François Bonneau place la formation, les lycées et le climat au cœur de la rentrée régionale
Lors de sa conférence de presse de rentrée, tenue mardi 25 août à Rochecorbon, le président de la Région Centre-Val de Loire a détaillé les priorités des prochains mois. Face aux coupes annoncées par l’État et à l’accélération du changement climatique, François Bonneau entend préserver un cap fondé sur la formation, l’égalité des chances, l’adaptation des services publics et la transition écologique.
Dans un contexte budgétaire et démographique qu’il juge préoccupant, François Bonneau a tenu sa conférence de presse de rentrée en cette fin août. Le président socialiste du Centre-Val de Loire a notamment dénoncé la baisse des financements nationaux consacrés à l’apprentissage et à la formation des demandeurs d’emploi. Il redoute des fermetures de sections, voire la fragilisation de certains centres de formation d’apprentis, en particulier dans les territoires ruraux. À ses yeux, réduire ces moyens revient à creuser les déséquilibres territoriaux au moment même où les compétences deviennent déterminantes pour l’emploi et l’avenir économique régional.
Les lycées comme levier d’égalité
Le deuxième axe de cette rentrée concerne les lycées, présentés comme des « lieux de l’égalité des chances ». Alors que la région pourrait compter 25 % de lycéens en moins d’ici dix ans, l’exécutif veut adapter ses politiques sans renoncer à l’accompagnement des jeunes. Pour les séjours scolaires en Europe, une tarification progressive doit remplacer l’aide uniforme : la participation régionale pourra atteindre 250 euros pour les élèves qui en ont le plus besoin, contre 80 euros pour les familles disposant de davantage de moyens. Le coût moyen d’un séjour est estimé entre 500 et 600 euros par élève.
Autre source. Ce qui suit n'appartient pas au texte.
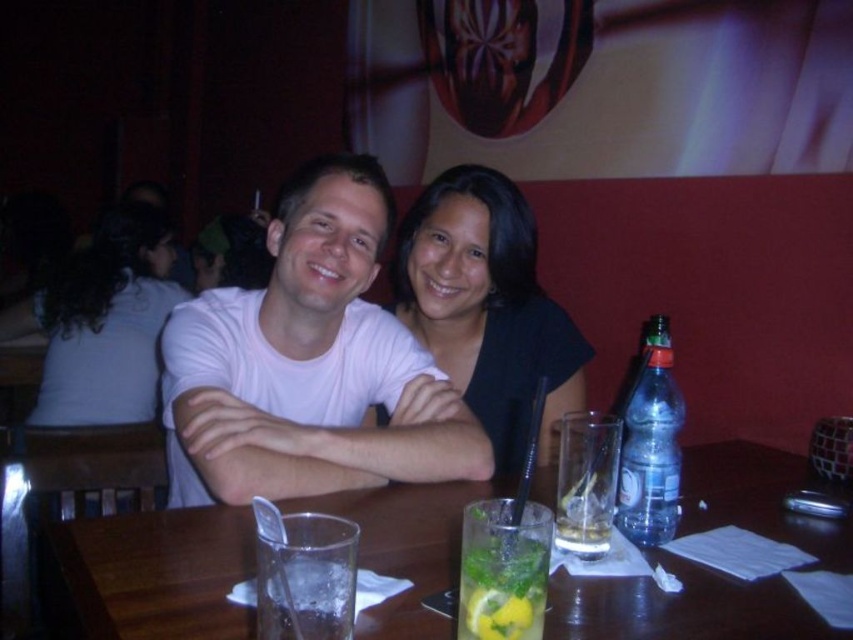
Who is higher up, transparent glass at center or white matte shirt at center?

A: white matte shirt at center is higher up.

Where is `transparent glass at center`? This screenshot has height=640, width=853. transparent glass at center is located at coordinates (148, 576).

Is transparent glass at center above black matte shirt at center?

No.

Find the location of `transparent glass at center`. transparent glass at center is located at coordinates (148, 576).

Does point (502, 509) come behind point (666, 476)?

No, it is not.

Describe the element at coordinates (503, 570) in the screenshot. The width and height of the screenshot is (853, 640). I see `green leafy drink at center` at that location.

This screenshot has height=640, width=853. Describe the element at coordinates (503, 570) in the screenshot. I see `green leafy drink at center` at that location.

This screenshot has width=853, height=640. What are the coordinates of `green leafy drink at center` in the screenshot? It's located at (503, 570).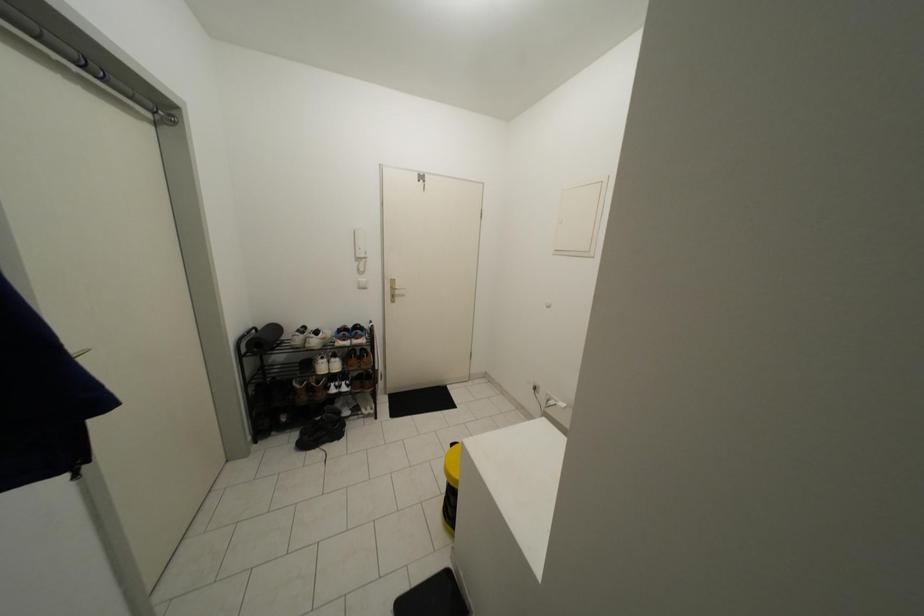
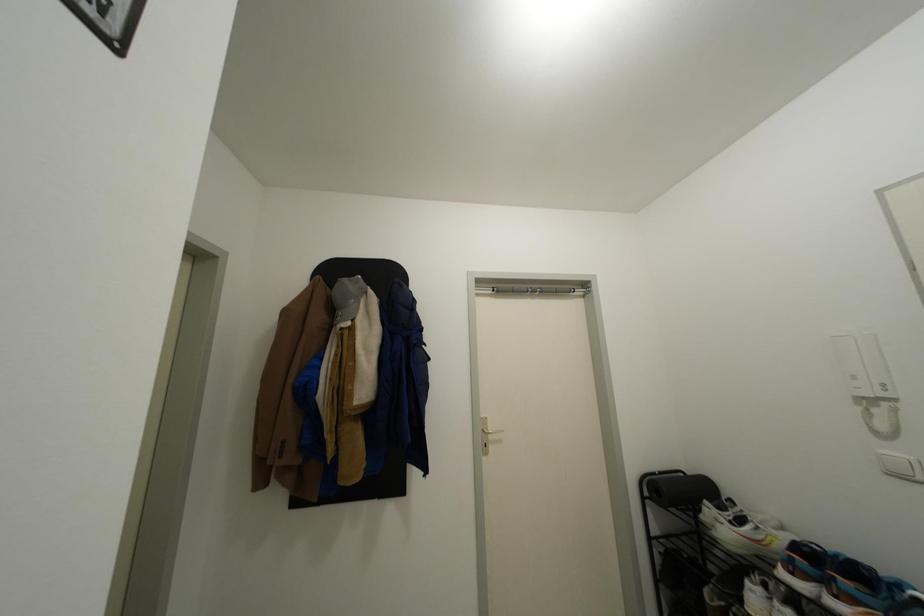
Question: The camera is either moving clockwise (left) or counter-clockwise (right) around the object. The first image is from the beginning of the video and the second image is from the end. Is the camera moving left or right when shooting the video?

La Région souhaite également généraliser les budgets participatifs dans les établissements afin que les lycéens puissent porter leurs propres projets. Chaque lycée volontaire pourra recevoir 6 000 euros en fonctionnement et 12 000 euros en investissement. Si tous les établissements sollicitaient le dispositif, l’enveloppe atteindrait 1,8 million d’euros ; l’exécutif anticipe toutefois une trentaine de candidatures dès cette année. À cela s’ajoutent 2,4 millions d’euros supplémentaires pour le dispositif « Ma Région au lycée ».
Après un été marqué par les fortes chaleurs, François Bonneau veut accélérer l’adaptation du bâti scolaire. Trente-trois cours de lycée sur une centaine ont déjà été végétalisées ; l’objectif affiché est de les transformer toutes d’ici 2030. Une enveloppe de 5 millions d’euros doit financer des diagnostics et des mesures de lutte contre le réchauffement climatique, contre 1,5 million d’euros jusqu’à présent.
Par ailleurs, la tarification sociale des restaurants scolaires, jusqu’alors en expérimentation, doit désormais être généralisée, tout comme la réservation préalable des repas afin de limiter le gaspillage. L’exécutif régional met aussi en avant la part des produits locaux dans les assiettes, annoncée à 33 %. Pour contenir les dépenses face à l’augmentation du prix des matières premières, le président régional incite au développement des groupements d’achat entre lycées.
Mobilités rurales, santé et tourisme : des politiques à ajuster
Les mobilités restent, selon François Bonneau, « au cœur de la politique régionale de transition environnementale ». La Région poursuit notamment le déploiement de voitures électriques en autopartage dans les zones rurales : 160 véhicules doivent couvrir 127 intercommunalités. L’objectif est d’apporter une solution concrète dans les secteurs où l’offre de transports collectifs demeure limitée.
Sur la santé, le président régional défend le bilan des centres de santé portés par la collectivité, qui permettraient à 20 000 habitants d’avoir accès à un médecin. Dans le tourisme, après une fréquentation estivale en recul, il souhaite adapter l’offre aux effets du changement climatique et mieux l’étaler sur l’ensemble de l’année. Les rendez-vous culturels autour de Calder et d’Ernst, ainsi que le festival Artchipel, sont cités comme des temps forts susceptibles d’accompagner cette diversification.